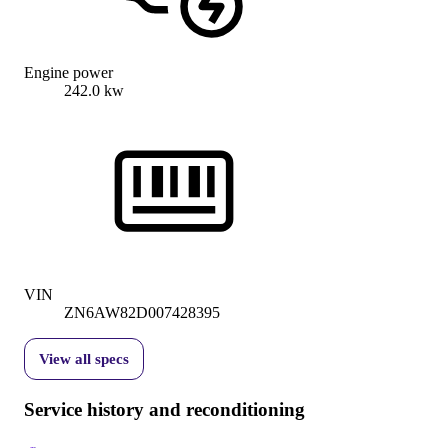
Engine power
242.0 kw
VIN
ZN6AW82D007428395
View all specs
Service history and reconditioning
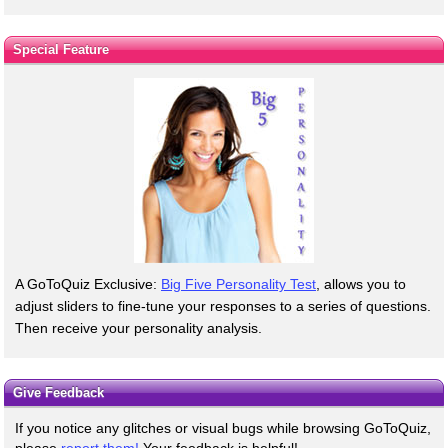
Special Feature
A GoToQuiz Exclusive:
Big Five Personality Test
, allows you to
adjust sliders to fine-tune your responses to a series of questions.
Then receive your personality analysis.
Give Feedback
If you notice any glitches or visual bugs while browsing GoToQuiz,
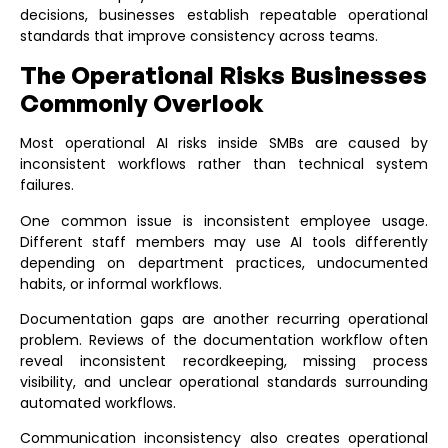
decisions, businesses establish repeatable operational
standards that improve consistency across teams.
The Operational Risks Businesses
Commonly Overlook
Most operational AI risks inside SMBs are caused by
inconsistent workflows rather than technical system
failures.
One common issue is inconsistent employee usage.
Different staff members may use AI tools differently
depending on department practices, undocumented
habits, or informal workflows.
Documentation gaps are another recurring operational
problem. Reviews of the
documentation workflow
often
reveal inconsistent recordkeeping, missing process
visibility, and unclear operational standards surrounding
automated workflows.
Communication inconsistency also creates operational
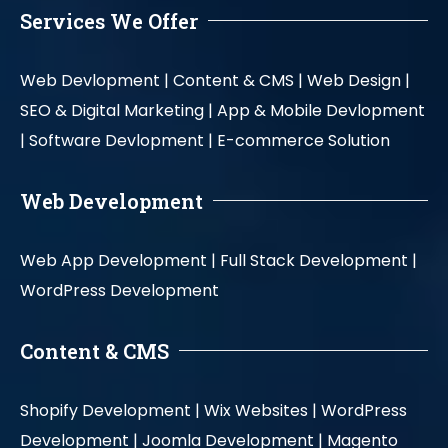
Services We Offer
Web Devlopment |
Content & CMS |
Web Design |
SEO & Digital Marketing |
App & Mobile Devlopment
|
Software Devlopment |
E-commerce Solution
Web Development
Web App Development |
Full Stack Development |
WordPress Development
Content & CMS
Shopify Development |
Wix Websites |
WordPress
Development |
Joomla Development |
Magento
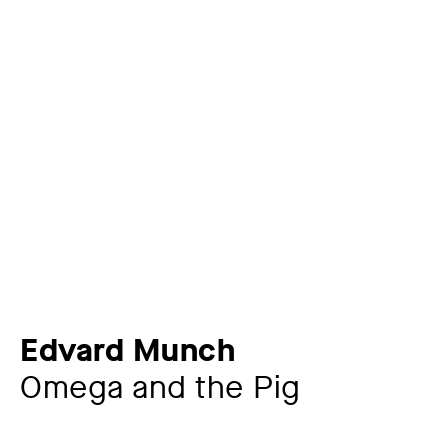
Edvard Munch
Omega and the Pig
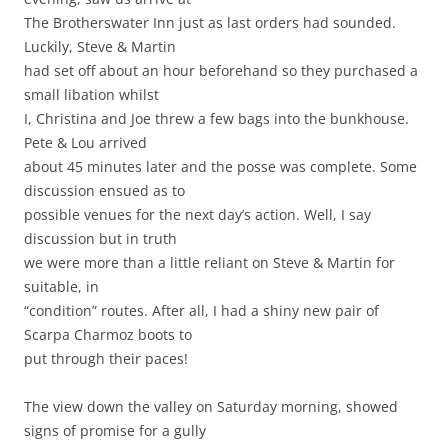
The Brotherswater Inn just as last orders had sounded.
Luckily, Steve & Martin
had set off about an hour beforehand so they purchased a
small libation whilst
I, Christina and Joe threw a few bags into the bunkhouse.
Pete & Lou arrived
about 45 minutes later and the posse was complete. Some
discussion ensued as to
possible venues for the next day’s action. Well, I say
discussion but in truth
we were more than a little reliant on Steve & Martin for
suitable, in
“condition” routes. After all, I had a shiny new pair of
Scarpa Charmoz boots to
put through their paces!
The view down the valley on Saturday morning, showed
signs of promise for a gully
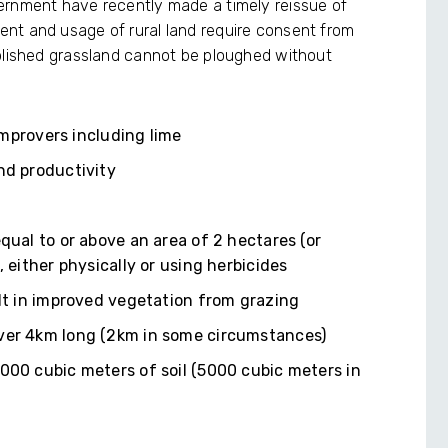
ernment have recently made a timely reissue of
nt and usage of rural land require consent from
ablished grassland cannot be ploughed without
 improvers including lime
nd productivity
qual to or above an area of 2 hectares (or
, either physically or using herbicides
ult in improved vegetation from grazing
over 4km long (2km in some circumstances)
000 cubic meters of soil (5000 cubic meters in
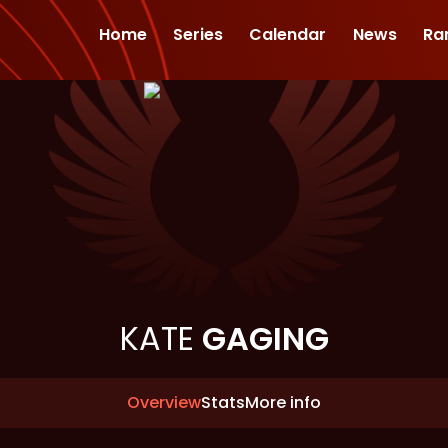
Home
Series
Calendar
News
Ra
KATE
GAGING
Overview
Stats
More info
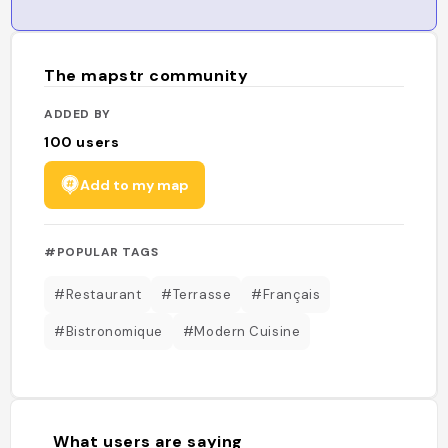
The mapstr community
ADDED BY
100
users
Add to my map
#POPULAR TAGS
#Restaurant
#Terrasse
#Français
#Bistronomique
#Modern Cuisine
What users are saying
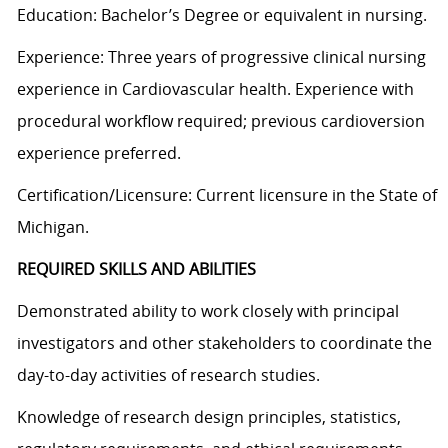
Education: Bachelor’s Degree or equivalent in nursing.
Experience: Three years of progressive clinical nursing
experience in Cardiovascular health. Experience with
procedural workflow required; previous cardioversion
experience preferred.
Certification/Licensure: Current licensure in the State of
Michigan.
REQUIRED SKILLS AND ABILITIES
Demonstrated ability to work closely with principal
investigators and other stakeholders to coordinate the
day-to-day activities of research studies.
Knowledge of research design principles, statistics,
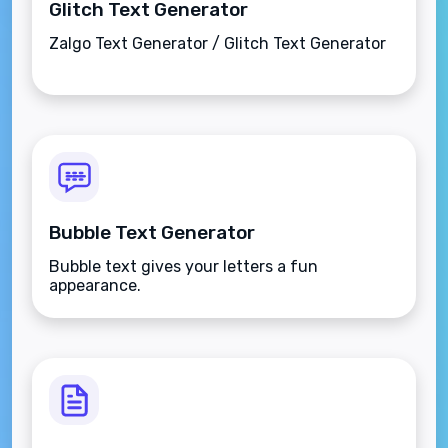
Glitch Text Generator
Zalgo Text Generator / Glitch Text Generator
Bubble Text Generator
Bubble text gives your letters a fun
appearance.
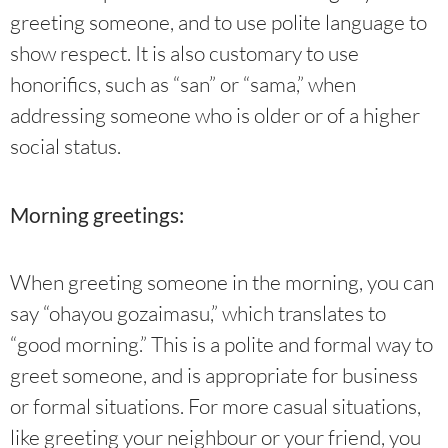
greeting someone, and to use polite language to
show respect. It is also customary to use
honorifics, such as “san” or “sama,” when
addressing someone who is older or of a higher
social status.
Morning greetings:
When greeting someone in the morning, you can
say “ohayou gozaimasu,” which translates to
“good morning.” This is a polite and formal way to
greet someone, and is appropriate for business
or formal situations. For more casual situations,
like greeting your neighbour or your friend, you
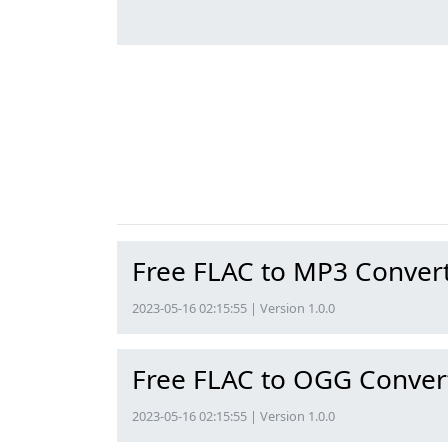
Free FLAC to MP3 Conver
2023-05-16 02:15:55 | Version 1.0.0
Free FLAC to OGG Conver
2023-05-16 02:15:55 | Version 1.0.0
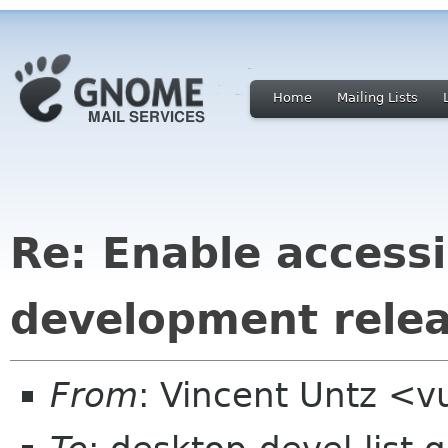
Home
Mailing Lists
Re: Enable accessib
development rele
From
: Vincent Untz <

Work item » Swap "specs" for "specifications" in the part of the records that runs from the start through the line containing "Service history and reconditioning", keeping everything else the same and leaving out the pictures.

Task answer »
Engine power
242.0 kw
VIN
ZN6AW82D007428395
View all specifications
Service history and reconditioning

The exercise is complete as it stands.